Facebook, Instagram, Twitter, Reddit, LinkedIn, Google+, Snapchat, Tumbler, YouTube, Vine, WhatsApp, Pinterest, Vk, Xing, Email, RSS Feeds, and the three new social media sites that will be invented in the next 24 hours. These companies are so successful because we have an innate desire to know what our friends are up to.

The last time I went to a professional baseball game was with my dad about 20 years ago. The scene was a lot different this time. Everyone around us was on their phones the entire game.  It wasn’t enough that the Astros played a great game, with several home runs and a grand slam.  It wasn’t enough that these people had paid whatever amount they had paid to sit in these seats right by the field.  It wasn’t enough for them to spend this time and this experience with the friends and family they came with…they had to be connected to what was going on everywhere else.

And this is true in my life just as much as I’m sure it is in yours.  But when we are hyper-focused on what is happening in everyone else’s life, can we really be focused on what’s happening right next to us, in our own life? If we are allowing ourselves to be consumed by the desire to be connected with everyone and everything in the world, can we really be allowing ourselves to be consumed with affection for our spouse? Are we losing sight of what’s the most important thing in our lives…our marriage?


According to a poll conducted Brandon McDaniel of The Pennsylvania State University and Sarah Coyne of Brigham Young University in Utah, 62% of women said that technology interfered with their relationship.  Whether it’s by surfing the internet or social media while spending time with your spouse, or by interrupting face-to-face conversations with them to answer or send a text, it’s clear that people are putting their phone ahead of their marriage, and this can only have negative consequences on their relationships.  How can you be truly invested in your marriage, truly invested in your spouse, if you are so invested in anything else?


I read a fantastic article the other day by Kevin A. Thompson, about what he believes it the number one cause of divorce.  I won’t reveal too much because I think it’s worth the read and Kevin Thompson’s a better writer than me, so it should be read in his words.  But the gist of the article is that the greatest cause of struggle in marriage is not being actively invested in the marriage. How can you be truly invested in your marriage, truly invested in your spouse, if you are 100% invested in anything else?

If we are so invested in our work that we are answering texts or emails or calls while we are away from the office and at home with our spouse, then are we actively invested in our marriage?  Just as it’s important to take care of business during business hours, and to take care of it well, it’s important to take care of our marriage after hours.  It’s important to invest in the feelings, hopes, and dreams of our spouse.  It’s important to know their struggles and the things that have affected them during the day.  It is absolutely necessary, if we want our marriage to survive, that we become fully invested in its survival, and that requires work and dedication and dying to self for the sake of another.

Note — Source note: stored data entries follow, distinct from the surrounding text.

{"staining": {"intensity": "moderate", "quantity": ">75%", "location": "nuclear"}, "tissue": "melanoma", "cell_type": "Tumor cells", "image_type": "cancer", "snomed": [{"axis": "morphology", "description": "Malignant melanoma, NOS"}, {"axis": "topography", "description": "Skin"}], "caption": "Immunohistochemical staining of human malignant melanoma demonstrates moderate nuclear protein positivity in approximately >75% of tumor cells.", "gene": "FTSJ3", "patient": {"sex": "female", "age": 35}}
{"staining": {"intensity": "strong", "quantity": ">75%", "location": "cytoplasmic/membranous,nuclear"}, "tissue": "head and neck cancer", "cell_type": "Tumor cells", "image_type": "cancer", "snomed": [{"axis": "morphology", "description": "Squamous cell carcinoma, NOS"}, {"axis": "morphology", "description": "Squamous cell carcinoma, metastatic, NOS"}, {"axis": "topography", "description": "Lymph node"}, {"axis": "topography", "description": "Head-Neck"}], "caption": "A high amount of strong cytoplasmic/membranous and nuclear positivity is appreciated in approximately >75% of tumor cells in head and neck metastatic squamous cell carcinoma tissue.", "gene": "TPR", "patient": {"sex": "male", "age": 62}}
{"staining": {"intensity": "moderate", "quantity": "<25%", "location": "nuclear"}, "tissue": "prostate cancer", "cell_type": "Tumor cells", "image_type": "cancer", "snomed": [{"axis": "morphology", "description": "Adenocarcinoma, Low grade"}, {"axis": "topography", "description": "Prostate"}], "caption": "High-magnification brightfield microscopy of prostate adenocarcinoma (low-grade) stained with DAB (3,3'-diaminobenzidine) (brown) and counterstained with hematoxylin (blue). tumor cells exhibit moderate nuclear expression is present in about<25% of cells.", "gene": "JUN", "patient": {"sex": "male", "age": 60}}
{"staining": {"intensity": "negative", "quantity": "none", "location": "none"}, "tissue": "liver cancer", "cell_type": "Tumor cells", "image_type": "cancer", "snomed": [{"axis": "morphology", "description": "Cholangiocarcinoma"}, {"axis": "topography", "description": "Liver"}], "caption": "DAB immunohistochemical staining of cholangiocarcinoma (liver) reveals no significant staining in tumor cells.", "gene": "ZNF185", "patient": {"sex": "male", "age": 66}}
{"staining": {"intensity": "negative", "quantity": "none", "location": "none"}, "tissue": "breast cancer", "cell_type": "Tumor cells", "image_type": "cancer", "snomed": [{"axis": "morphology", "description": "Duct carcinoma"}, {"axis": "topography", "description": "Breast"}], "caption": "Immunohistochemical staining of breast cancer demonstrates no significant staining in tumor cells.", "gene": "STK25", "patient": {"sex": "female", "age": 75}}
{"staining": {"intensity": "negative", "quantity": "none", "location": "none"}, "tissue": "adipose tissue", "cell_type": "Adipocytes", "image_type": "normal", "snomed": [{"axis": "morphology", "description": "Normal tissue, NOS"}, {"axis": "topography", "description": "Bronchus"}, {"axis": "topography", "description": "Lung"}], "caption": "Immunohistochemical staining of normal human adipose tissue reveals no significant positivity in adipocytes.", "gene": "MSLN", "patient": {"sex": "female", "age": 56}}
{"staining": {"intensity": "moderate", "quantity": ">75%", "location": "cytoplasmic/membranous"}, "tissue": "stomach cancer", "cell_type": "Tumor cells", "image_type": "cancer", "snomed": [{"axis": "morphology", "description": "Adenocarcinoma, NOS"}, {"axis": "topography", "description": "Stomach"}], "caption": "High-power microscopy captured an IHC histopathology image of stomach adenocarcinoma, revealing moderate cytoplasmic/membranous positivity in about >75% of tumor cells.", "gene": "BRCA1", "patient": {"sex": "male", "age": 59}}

The telephone is the greatest nuisance among conveniences, the greatest convenience among nuisances.” We will likely never go back to a time when the world isn’t literally at our fingertips.  The convenience and the need for instant gratification are too great.  But picture yourself in five years either married and holding hands somewhere with your wife, or alone on the couch with your phone in your hand, and decide which of those pictures you want to be reality.  Now put down your phone and go work toward that reality.